CABG study links transfusions with infection ... A study of almost 25,000 coronary artery bypass graft (CABG) patients has shown that receiving blood from another person is associated with a two-fold increase in post-operative infection rates. The research, published in BMC Medicine, also found considerable hospital variation in transfusion practices. Mary Rogers, from the University of Michigan (Ann Arbor), led a team of researchers who carried out the study. "Clearly, blood transfusions are vital in the treatment of some conditions, such as life-threatening bleeding. However, over the past several decades a body of evidence has accumulated that indicates various adverse effects in patients who receive transfusions, particularly with exposure to allogeneic blood," Rogers said. The researchers sought to assess hospital variation in blood use and outcomes in cardiac surgery patients, to see if unnecessary blood transfusions may be putting the safety of some patients at risk. Overall, 30% of the variation in transfusion practices was found to be attributable to the hospital where the CABG was performed. "The safety of patients undergoing CABG will likely be improved if hospitals carefully review current guidelines on allogeneic blood transfusion, closely adhere to such guidelines, and institute interventions to reduce inappropriate use of blood transfusions in recipients of CABG," Rogers said.

Online diabetes tool aims to calculate risk ... The American Diabetes Association (ADA; Alexandria, Virginia) has launched My Health Advisor, an online tool that helps people understand their personal risk for developing Type 2 diabetes, heart disease and stroke. My Health Advisor is available at http://www.CheckUpAmerica.org/MHA. The online calculator takes into account a person's specific risk factors, such as family history and lifestyle choices, as well as other factors like access to health care, to determine their risk for developing diabetes, heart disease and stroke. According to the ADA, the calculator immediately reflects and readjusts a person's risk outcome based on small changes they make in their lives, such as losing 5 to 10 pounds, quitting smoking or taking a daily aspirin. The organization noted that unlike other online health calculators, My Health Advisor uses the "powerful and unique" health simulation program, Archimedes. Archimedes pulls together large amounts of clinical research data to make highly accurate predictions about a person's health risks, according to the ADA. The software creates a virtual reality in which all relevant factors that can impact a person's health in the real world match the factors in the simulated world. To further ensure accurate assessments, the results have been compared directly with real-life clinical trial results and have a "nearly perfect correlation" with the outcomes of actual patients, the ADA said.

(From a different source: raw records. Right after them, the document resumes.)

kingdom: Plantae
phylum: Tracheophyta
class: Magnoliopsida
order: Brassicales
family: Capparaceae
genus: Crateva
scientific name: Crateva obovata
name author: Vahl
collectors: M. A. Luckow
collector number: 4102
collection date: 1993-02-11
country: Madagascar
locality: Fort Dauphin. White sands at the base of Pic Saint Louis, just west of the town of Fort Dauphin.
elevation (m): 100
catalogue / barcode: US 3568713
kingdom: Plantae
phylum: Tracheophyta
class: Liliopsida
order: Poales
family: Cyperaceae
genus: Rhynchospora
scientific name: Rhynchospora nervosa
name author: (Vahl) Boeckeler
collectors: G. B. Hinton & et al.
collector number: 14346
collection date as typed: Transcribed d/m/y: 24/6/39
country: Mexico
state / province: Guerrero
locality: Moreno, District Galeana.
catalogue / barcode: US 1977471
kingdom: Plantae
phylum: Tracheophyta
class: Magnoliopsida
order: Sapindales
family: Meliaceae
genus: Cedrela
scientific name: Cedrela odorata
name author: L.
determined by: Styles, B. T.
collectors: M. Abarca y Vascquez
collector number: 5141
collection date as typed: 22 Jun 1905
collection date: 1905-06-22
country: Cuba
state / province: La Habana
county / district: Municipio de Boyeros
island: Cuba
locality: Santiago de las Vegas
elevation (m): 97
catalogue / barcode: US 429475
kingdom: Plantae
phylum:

Study shows ultrasound predicts heart risk after TIA ... Ultrasound can be used to determine a patient's heart risk after a transient ischemic attack (TIA), according to research published in BMC Medical Imaging. An evaluation of transcranial (TCD) and extracranial (ECD) Doppler ultrasonography has shown that both future stroke and future cardiovascular ischemic events can be predicted by abnormal findings. Cardiovascular disease is the major cause of death on long-term follow-up after a TIA. Dr. Holger Poppert from the Technische Universit t M nchen, Germany, worked with a team of researchers to evaluate the ability of ultrasound to predict the likelihood of new vascular events in 176 TIA patients, with a median follow-up of 27 months. "Nearly 40% of the patients with either stenoocclusive disease in ECD or pathological findings in TCD suffered a new ischemic stroke or TIA. Furthermore, detection of reactive collateral flow patterns or intracranial stenosis by TCD predicts new cardiovascular ischemic events on medium to long-term follow-up," Poppert said. The team found that 5 of 18 patients with abnormal TCD findings (27.8%), but only 4 of 134 patients without (3%), developed a subsequent cardiovascular ischemic event. "Our findings support the routine use of TCD in addition to ECD in TIA patients," Poppert said. "Moreover, routine screening tests for coronary artery disease and aggressive prevention therapies should be considered in TIA patients with pathological TCD findings."